Task instructions
The task for the listing below is to write out exactly the lines starting at the one containing "8 (800) 700 0142" and ending at the one containing "MISSCHIEN VIND JE", both included. Pictures are to be omitted.

Input

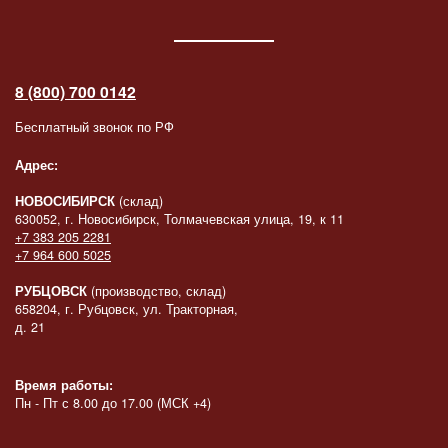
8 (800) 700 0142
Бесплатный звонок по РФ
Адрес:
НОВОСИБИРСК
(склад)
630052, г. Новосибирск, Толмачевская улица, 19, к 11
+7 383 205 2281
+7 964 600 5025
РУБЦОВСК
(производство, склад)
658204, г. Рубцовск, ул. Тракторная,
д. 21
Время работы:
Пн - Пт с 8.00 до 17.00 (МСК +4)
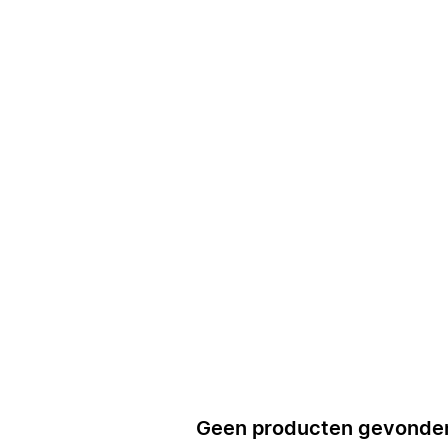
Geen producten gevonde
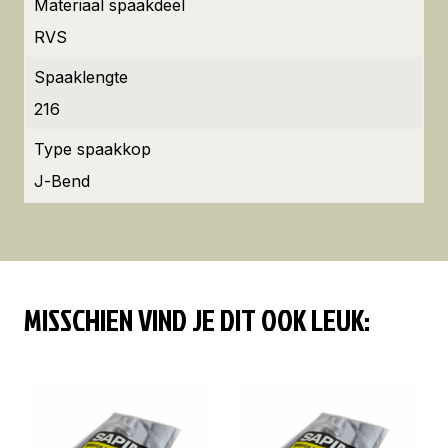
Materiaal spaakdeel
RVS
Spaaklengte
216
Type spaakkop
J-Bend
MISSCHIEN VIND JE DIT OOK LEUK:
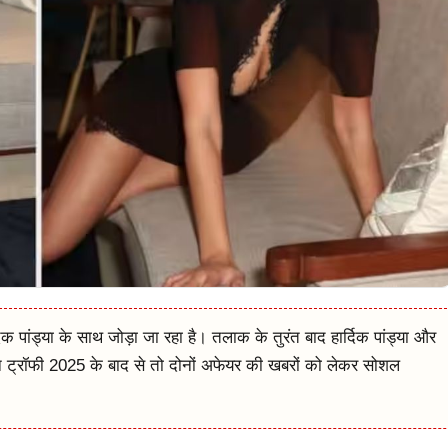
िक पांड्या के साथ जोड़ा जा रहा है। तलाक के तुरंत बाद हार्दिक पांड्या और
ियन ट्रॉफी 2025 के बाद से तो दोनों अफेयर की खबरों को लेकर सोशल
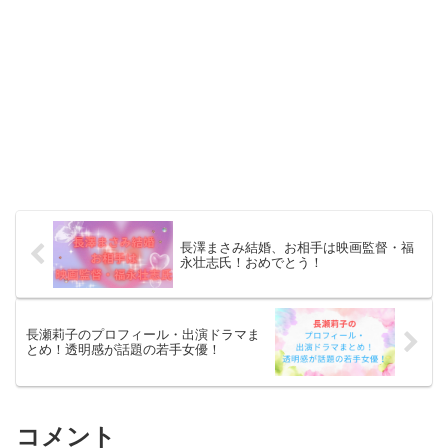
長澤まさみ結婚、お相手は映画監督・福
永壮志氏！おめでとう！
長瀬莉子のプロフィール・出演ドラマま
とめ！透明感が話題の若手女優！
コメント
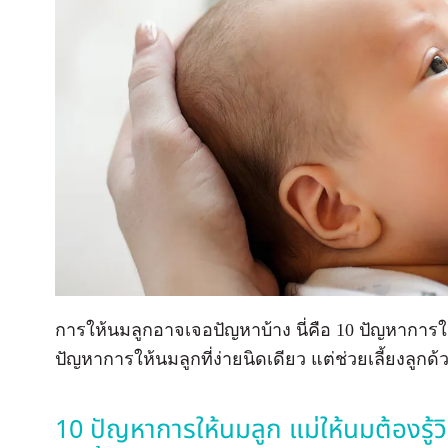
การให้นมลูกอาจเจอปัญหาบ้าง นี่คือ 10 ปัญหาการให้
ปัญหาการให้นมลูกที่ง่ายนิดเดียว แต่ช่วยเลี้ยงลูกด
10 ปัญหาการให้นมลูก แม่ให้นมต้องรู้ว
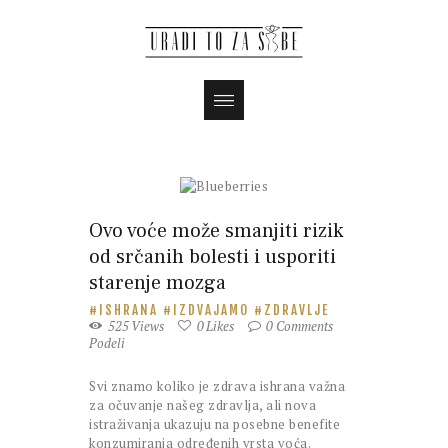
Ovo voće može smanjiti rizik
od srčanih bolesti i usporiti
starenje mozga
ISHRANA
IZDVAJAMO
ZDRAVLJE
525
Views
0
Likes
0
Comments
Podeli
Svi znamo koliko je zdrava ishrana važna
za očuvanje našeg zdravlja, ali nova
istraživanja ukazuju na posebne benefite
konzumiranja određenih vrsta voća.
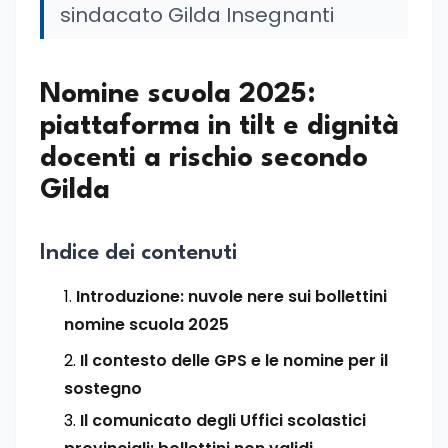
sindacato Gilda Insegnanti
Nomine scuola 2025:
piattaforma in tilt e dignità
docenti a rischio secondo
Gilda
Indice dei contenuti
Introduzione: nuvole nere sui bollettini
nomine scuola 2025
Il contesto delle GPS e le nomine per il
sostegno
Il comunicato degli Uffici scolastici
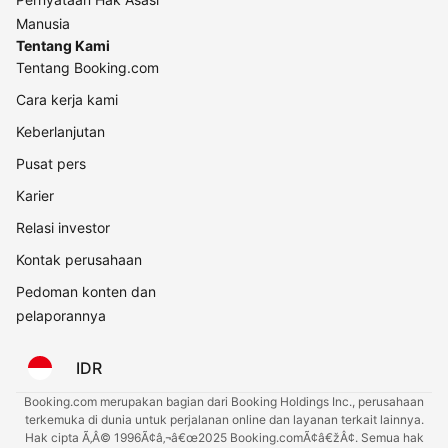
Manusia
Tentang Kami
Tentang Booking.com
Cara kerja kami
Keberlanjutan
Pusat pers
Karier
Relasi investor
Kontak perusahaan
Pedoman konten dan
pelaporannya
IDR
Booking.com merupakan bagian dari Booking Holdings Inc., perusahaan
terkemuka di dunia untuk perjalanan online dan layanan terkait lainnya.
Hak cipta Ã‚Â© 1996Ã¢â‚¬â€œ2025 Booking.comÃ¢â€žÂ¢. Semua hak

...

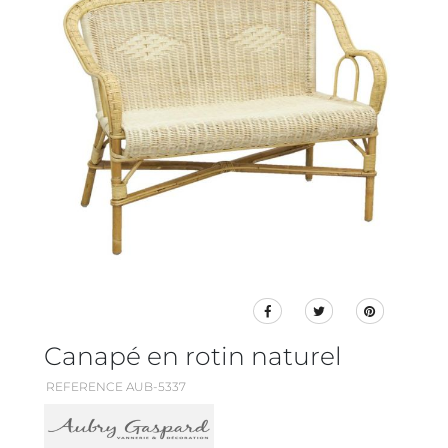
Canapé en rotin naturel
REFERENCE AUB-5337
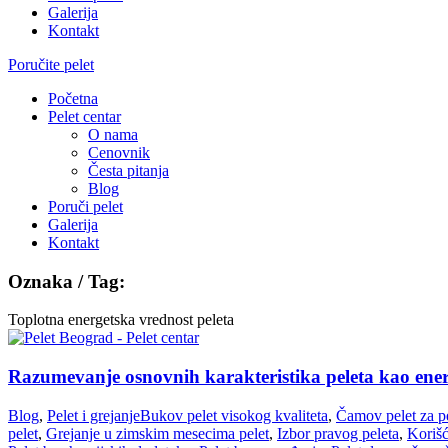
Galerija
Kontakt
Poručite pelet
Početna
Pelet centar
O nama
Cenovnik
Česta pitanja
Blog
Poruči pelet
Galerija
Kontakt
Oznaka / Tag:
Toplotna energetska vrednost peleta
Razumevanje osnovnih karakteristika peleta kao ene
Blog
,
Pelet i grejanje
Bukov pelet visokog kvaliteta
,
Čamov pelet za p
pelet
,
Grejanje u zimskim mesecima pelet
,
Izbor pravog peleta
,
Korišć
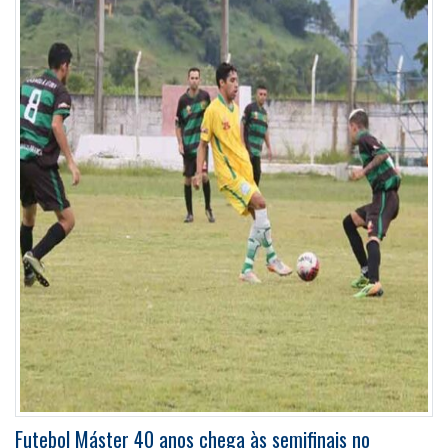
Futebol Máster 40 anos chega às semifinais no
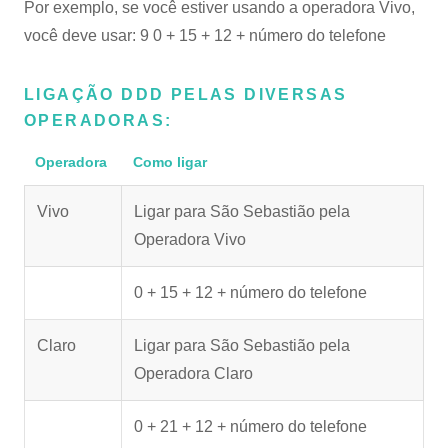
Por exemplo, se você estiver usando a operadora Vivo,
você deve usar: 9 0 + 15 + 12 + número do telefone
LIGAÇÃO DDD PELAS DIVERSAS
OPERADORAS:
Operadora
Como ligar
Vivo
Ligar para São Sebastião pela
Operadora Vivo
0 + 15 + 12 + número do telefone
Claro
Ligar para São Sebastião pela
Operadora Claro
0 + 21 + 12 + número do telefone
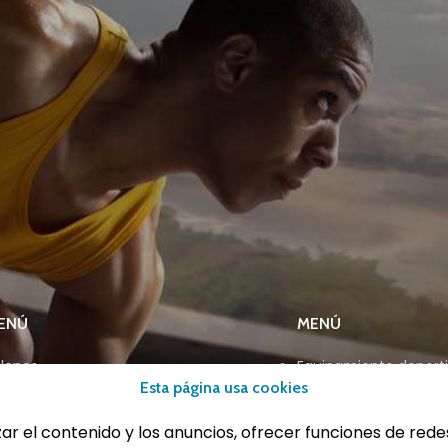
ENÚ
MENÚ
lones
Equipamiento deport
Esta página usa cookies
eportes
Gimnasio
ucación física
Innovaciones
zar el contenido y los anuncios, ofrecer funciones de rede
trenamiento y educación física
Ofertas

==

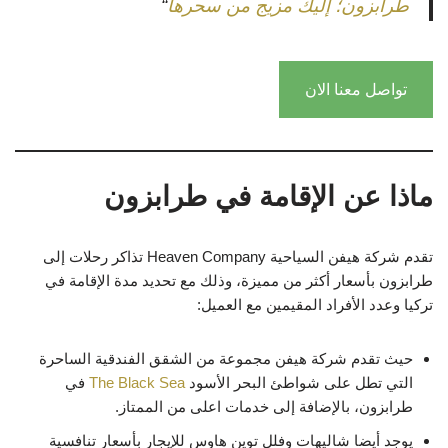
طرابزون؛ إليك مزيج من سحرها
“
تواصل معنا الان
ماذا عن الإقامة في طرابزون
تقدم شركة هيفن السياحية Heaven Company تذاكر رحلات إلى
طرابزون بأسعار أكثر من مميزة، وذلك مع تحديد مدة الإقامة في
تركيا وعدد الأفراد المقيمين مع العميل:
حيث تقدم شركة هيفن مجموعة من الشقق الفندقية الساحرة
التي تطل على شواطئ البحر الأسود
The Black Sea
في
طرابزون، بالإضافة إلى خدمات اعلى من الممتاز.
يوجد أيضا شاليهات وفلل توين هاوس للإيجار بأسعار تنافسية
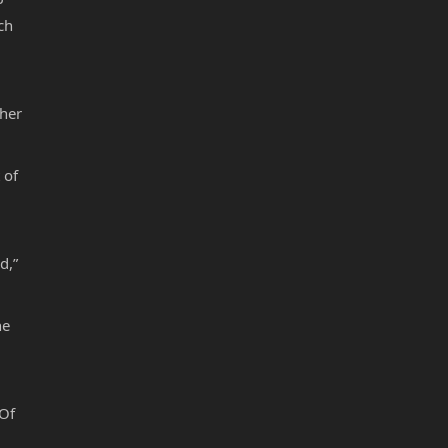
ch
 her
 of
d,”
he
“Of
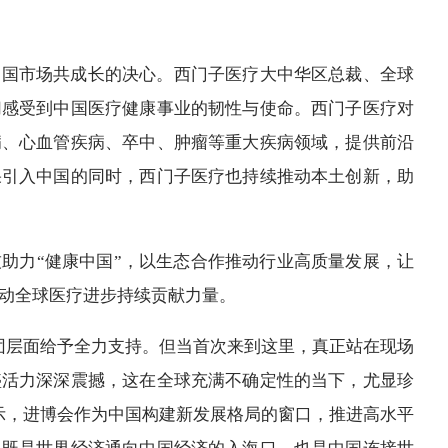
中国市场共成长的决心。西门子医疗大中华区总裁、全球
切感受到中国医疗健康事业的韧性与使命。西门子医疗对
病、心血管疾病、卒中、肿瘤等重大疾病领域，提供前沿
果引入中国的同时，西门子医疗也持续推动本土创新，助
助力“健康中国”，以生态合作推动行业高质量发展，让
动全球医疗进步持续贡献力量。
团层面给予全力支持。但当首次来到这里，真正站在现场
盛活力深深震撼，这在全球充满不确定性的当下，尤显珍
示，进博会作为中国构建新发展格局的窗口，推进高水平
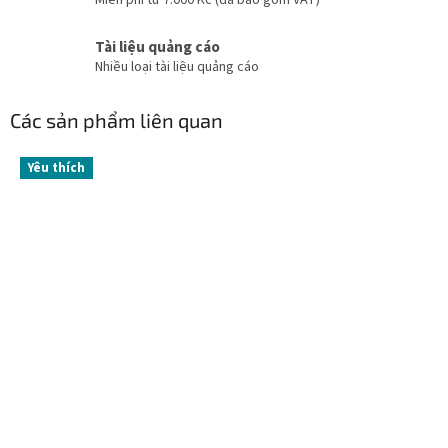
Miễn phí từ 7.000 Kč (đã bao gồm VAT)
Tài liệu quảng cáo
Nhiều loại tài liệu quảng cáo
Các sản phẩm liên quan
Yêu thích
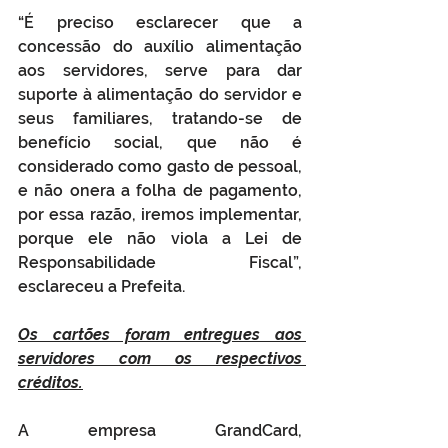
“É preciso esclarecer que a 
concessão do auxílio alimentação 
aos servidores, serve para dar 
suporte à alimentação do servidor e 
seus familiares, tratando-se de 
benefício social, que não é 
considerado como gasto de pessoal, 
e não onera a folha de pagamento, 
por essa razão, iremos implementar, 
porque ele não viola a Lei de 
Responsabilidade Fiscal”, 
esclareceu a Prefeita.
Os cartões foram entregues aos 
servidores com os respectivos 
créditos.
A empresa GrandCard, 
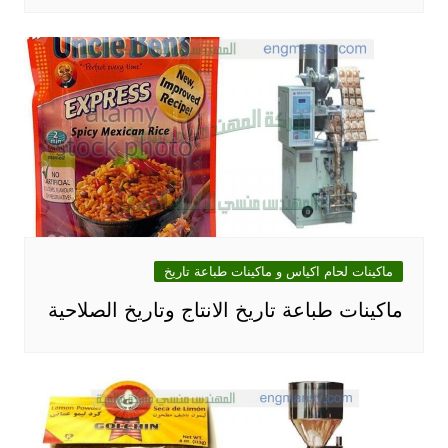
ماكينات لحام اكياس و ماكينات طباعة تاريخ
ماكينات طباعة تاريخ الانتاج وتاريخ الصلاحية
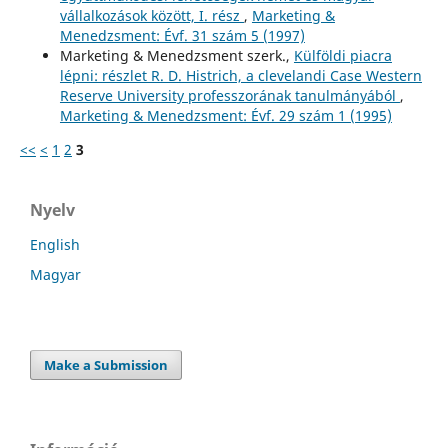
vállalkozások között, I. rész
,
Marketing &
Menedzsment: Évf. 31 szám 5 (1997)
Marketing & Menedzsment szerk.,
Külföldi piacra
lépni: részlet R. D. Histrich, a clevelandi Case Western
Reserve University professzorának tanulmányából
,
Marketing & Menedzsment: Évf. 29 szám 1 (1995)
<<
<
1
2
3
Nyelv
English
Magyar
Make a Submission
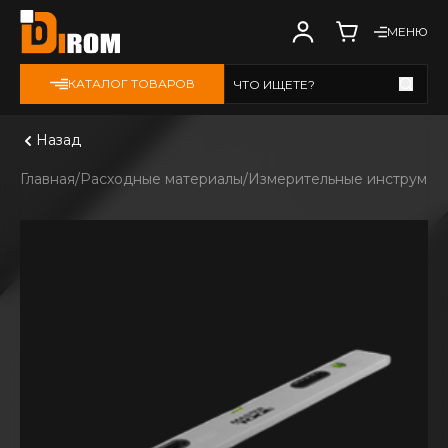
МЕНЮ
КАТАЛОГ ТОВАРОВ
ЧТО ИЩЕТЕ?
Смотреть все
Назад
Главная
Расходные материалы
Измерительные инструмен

Output of the exercise
8 (800) 700 0142
Бесплатный звонок по РФ
Адрес:
НОВОСИБИРСК
(склад)
630052, г. Новосибирск, Толмачевская улица, 19, к 11
+7 383 205 2281
+7 964 600 5025
РУБЦОВСК
(производство, склад)
658204, г. Рубцовск, ул. Тракторная,
д. 21
Время работы:
Пн - Пт с 8.00 до 17.00 (МСК +4)
Geen producten gevonde
Materiaal spaakdeel
RVS
Spaaklengte
216
Type spaakkop
J-Bend
MISSCHIEN VIND JE DIT OOK LEUK:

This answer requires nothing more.